The Enquirer understands that McLaren will shortly sign deals for the £200m+ Cardiff Arena scheme and the £120m refit of of London’s landmark Barkers of Kensington department store.
The wins keep the contractor on course to top the £1bn revenue mark after posting a positive set of results for the year ending 31 July 2024 showing turnover of £924m from £964m last time as pre-tax profits almost doubled to £11.9m from £6.3m.
McLaren set-up a new construction management division last year and the unit’s first major contract win is also understood to be imminent.
McLaren Construction’s chairman, Kevin Taylor, said: “A stable year, full of successes for our customers and teams, has given us the foundations for further growth and diversification from the second half of 2024.
“New divisions offer new construction management capability and bring all the benefits of McLaren’s skills and track record to projects in Yorkshire and the Northeast.
“2025 will be the year we exceed turnover of £1 billion and that is a major achievement for a privately owned contractor.

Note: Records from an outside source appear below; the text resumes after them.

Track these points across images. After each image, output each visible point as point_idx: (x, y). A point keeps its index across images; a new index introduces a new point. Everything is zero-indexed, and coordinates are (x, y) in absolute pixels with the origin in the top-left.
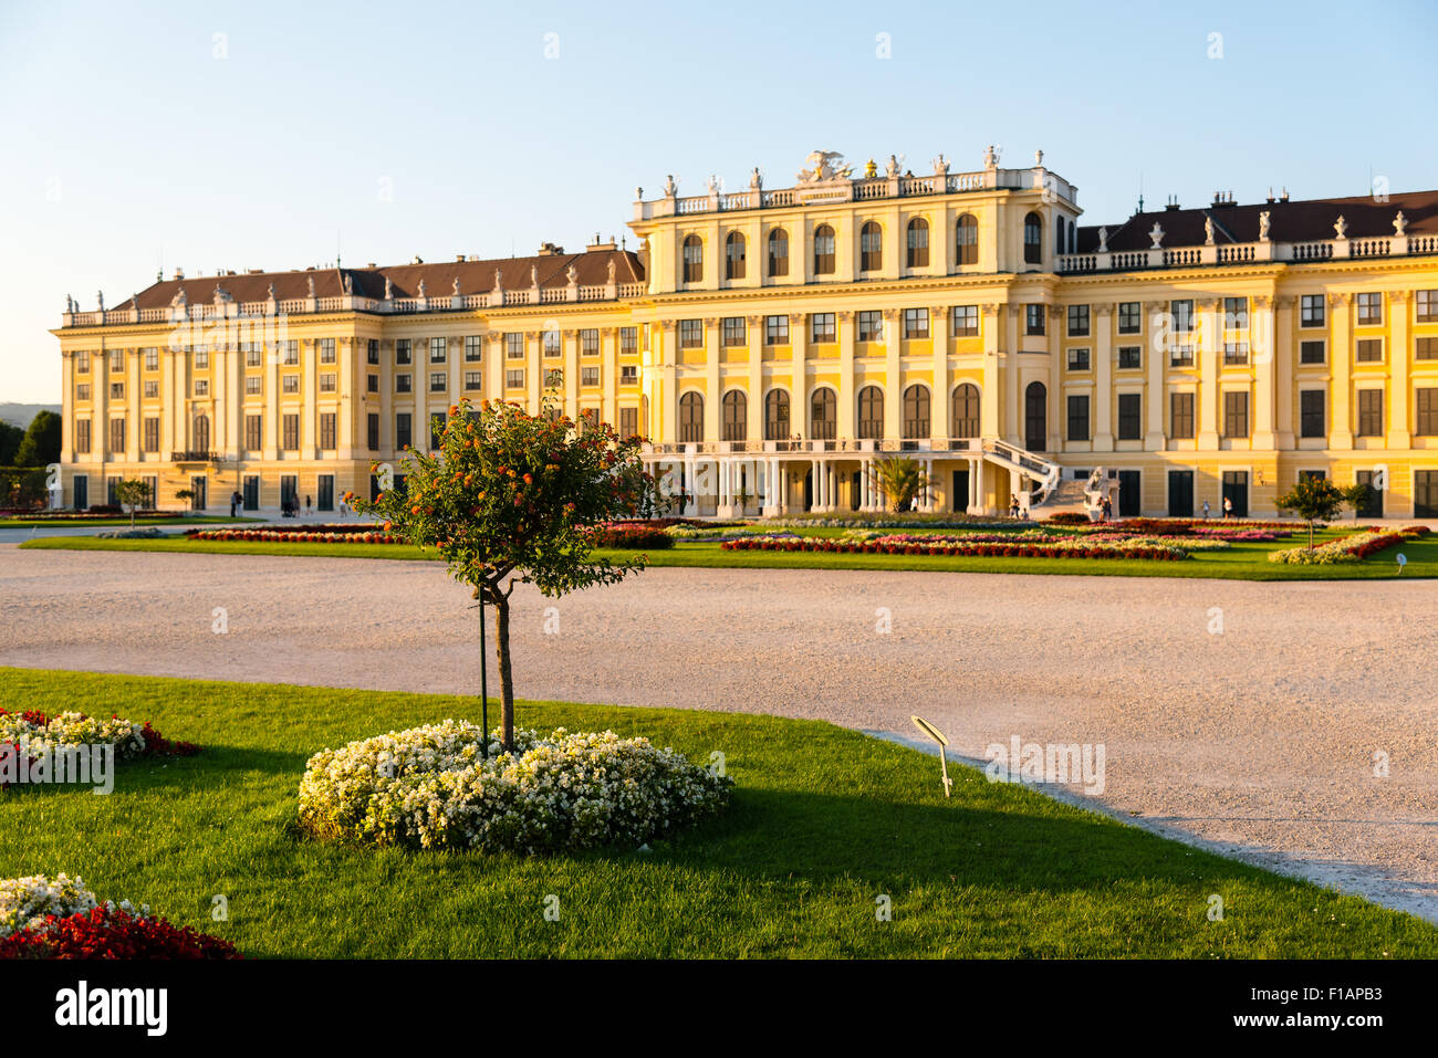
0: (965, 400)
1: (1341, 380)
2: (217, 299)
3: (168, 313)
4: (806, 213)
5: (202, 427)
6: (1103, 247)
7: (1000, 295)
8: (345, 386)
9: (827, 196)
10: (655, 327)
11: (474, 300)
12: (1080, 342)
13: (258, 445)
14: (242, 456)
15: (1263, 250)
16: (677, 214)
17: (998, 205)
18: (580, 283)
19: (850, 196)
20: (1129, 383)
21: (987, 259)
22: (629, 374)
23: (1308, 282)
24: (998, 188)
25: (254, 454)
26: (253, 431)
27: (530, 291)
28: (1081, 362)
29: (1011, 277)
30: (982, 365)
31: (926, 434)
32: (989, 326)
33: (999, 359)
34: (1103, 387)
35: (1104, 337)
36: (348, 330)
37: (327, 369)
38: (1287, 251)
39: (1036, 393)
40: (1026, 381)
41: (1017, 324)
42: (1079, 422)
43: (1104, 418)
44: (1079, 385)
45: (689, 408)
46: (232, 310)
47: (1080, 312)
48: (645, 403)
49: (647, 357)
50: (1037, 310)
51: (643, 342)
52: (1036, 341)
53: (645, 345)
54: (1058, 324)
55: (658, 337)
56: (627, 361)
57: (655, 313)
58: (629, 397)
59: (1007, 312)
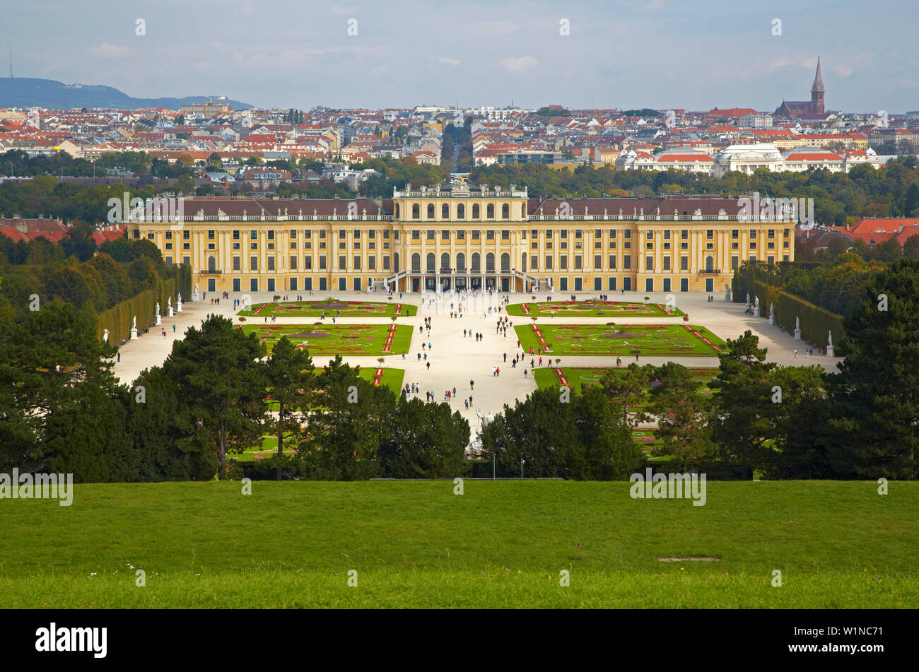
0: (506, 257)
1: (605, 253)
2: (220, 213)
3: (196, 218)
4: (455, 200)
5: (212, 261)
6: (542, 214)
7: (516, 228)
9: (462, 195)
10: (402, 232)
11: (324, 217)
12: (535, 241)
13: (239, 268)
14: (232, 272)
15: (586, 217)
16: (411, 197)
18: (367, 214)
19: (469, 195)
20: (549, 252)
22: (386, 246)
23: (598, 225)
24: (515, 197)
25: (237, 271)
26: (237, 262)
28: (535, 245)
30: (510, 247)
31: (494, 268)
32: (513, 237)
34: (542, 253)
35: (542, 238)
38: (591, 217)
39: (524, 255)
40: (522, 252)
41: (520, 236)
42: (535, 264)
43: (542, 262)
44: (535, 253)
45: (416, 258)
46: (227, 218)
47: (535, 232)
48: (396, 256)
49: (398, 241)
50: (524, 231)
51: (392, 236)
52: (524, 241)
53: (397, 237)
54: (528, 236)
55: (403, 235)
56: (386, 241)
58: (386, 253)
59: (517, 233)
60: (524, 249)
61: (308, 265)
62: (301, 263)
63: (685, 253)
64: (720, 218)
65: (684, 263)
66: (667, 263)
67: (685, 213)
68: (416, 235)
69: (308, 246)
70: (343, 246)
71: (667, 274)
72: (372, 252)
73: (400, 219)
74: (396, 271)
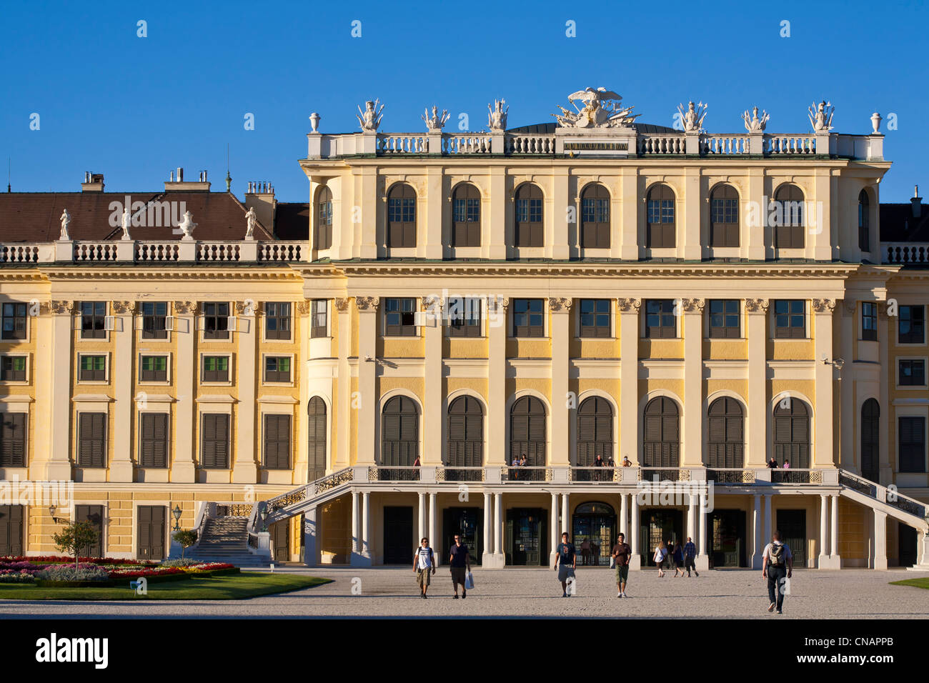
0: (791, 418)
4: (571, 167)
7: (836, 290)
9: (601, 147)
10: (342, 306)
12: (913, 350)
16: (380, 154)
17: (832, 177)
18: (195, 235)
19: (632, 150)
21: (817, 243)
22: (277, 369)
24: (832, 156)
27: (118, 243)
28: (911, 373)
29: (848, 268)
32: (819, 327)
33: (834, 369)
39: (871, 411)
40: (863, 397)
41: (855, 324)
42: (912, 450)
44: (912, 404)
45: (397, 419)
48: (318, 407)
49: (320, 347)
50: (869, 308)
51: (302, 325)
52: (869, 350)
54: (887, 326)
55: (347, 318)
56: (275, 348)
57: (343, 286)
58: (276, 399)
59: (841, 310)
60: (871, 384)
70: (92, 369)
72: (214, 399)
73: (331, 253)
74: (317, 469)
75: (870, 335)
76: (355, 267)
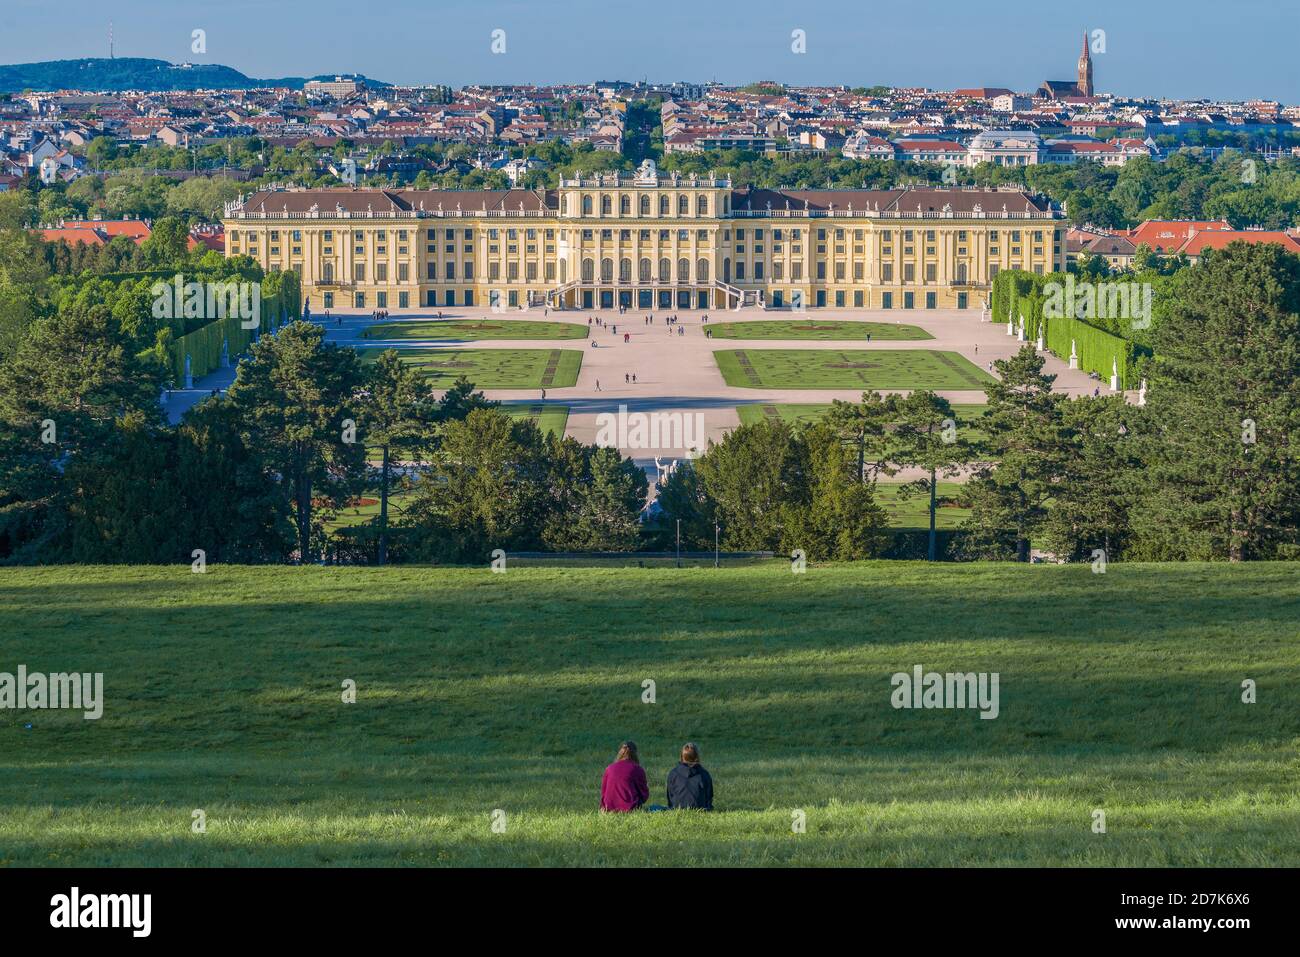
0: (703, 265)
1: (830, 259)
2: (339, 209)
3: (308, 215)
4: (638, 191)
5: (328, 269)
6: (749, 208)
7: (716, 227)
8: (413, 251)
9: (647, 184)
10: (571, 232)
11: (469, 213)
12: (741, 243)
13: (362, 278)
14: (354, 283)
15: (806, 213)
16: (581, 186)
17: (716, 194)
18: (525, 209)
19: (657, 185)
20: (759, 258)
21: (711, 212)
22: (550, 249)
23: (821, 224)
24: (716, 187)
25: (359, 282)
26: (359, 272)
28: (740, 249)
29: (721, 220)
30: (709, 250)
31: (687, 278)
32: (712, 238)
33: (716, 250)
34: (750, 259)
35: (750, 241)
36: (415, 228)
37: (403, 244)
39: (727, 261)
40: (725, 257)
41: (721, 237)
42: (740, 273)
43: (750, 271)
44: (740, 258)
45: (587, 265)
46: (347, 215)
47: (740, 234)
48: (563, 262)
49: (564, 243)
50: (727, 231)
51: (558, 236)
52: (727, 243)
53: (563, 238)
54: (733, 236)
55: (572, 236)
56: (549, 243)
57: (571, 226)
58: (550, 258)
59: (718, 233)
60: (727, 253)
61: (450, 274)
62: (441, 271)
63: (930, 260)
64: (974, 215)
65: (931, 272)
66: (909, 273)
67: (931, 209)
68: (587, 234)
69: (450, 249)
70: (494, 249)
71: (910, 287)
72: (531, 258)
73: (567, 215)
74: (563, 281)
75: (727, 239)
76: (574, 221)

My colleagues should be very proud of what they have achieved together.”
A growing proportion of the firm’s work comes from public sector customers while the business remains active in a broad range of sectors – offices, mixed-use, residential, retail, student accommodation, education, healthcare, building safety, industrial and logistics, data centres, hotels and leisure.
Of the firm’s turnover in the financial year, 74% was repeat business from developers such as, British Land, Landsec, Stoford, GLP, Be First, DFE, Argent Miller Developments, and the Cadogan Estate.
Group chief executive officer Paul Heather said: “The systems are in place to channel the firm’s considerable in-house expertise into every project and to monitor performance in real time, whether that’s environmental impact or quality control. The results are seen in the successful delivery of an increasing number of projects worth over £150m.”
McLaren said it has invested heavily in capability to deliver remediation and new high rise residential development in line with the requirements of the Building Safety Act.
But the firm is seeing the same problems as others in the market as delays getting Building Safety Regulator approval hamper projects.
Heather said: “The impact of the approvals process for Gateways 2 and 3 is delays of 6 -12 months on new builds. These delays are creating significant cost impacts, causing investors to hold back finance and, in some cases, are making projects unviable.
“One way to maintain viability on larger schemes with multimillion pound investment could be to introduce a building safety pre application procedure akin to the pre application process in the planning system. These pre-apps would be funded by the developers, helping the Building Safety Regulator to resource the process.
“A pre application consultation process would allow the project team to resolve any project-specific regulatory interpretation, progress design to RIBA stage four and apply with confidence. It would de-risk the application process, maintain the flow of finance to the sector and aid in delivering targets set by government for accelerating development.
“There is no question of watering down the new standards. Developers and their professional teams have the capability to design and develop buildings in full compliance with the enhanced regulatory framework.”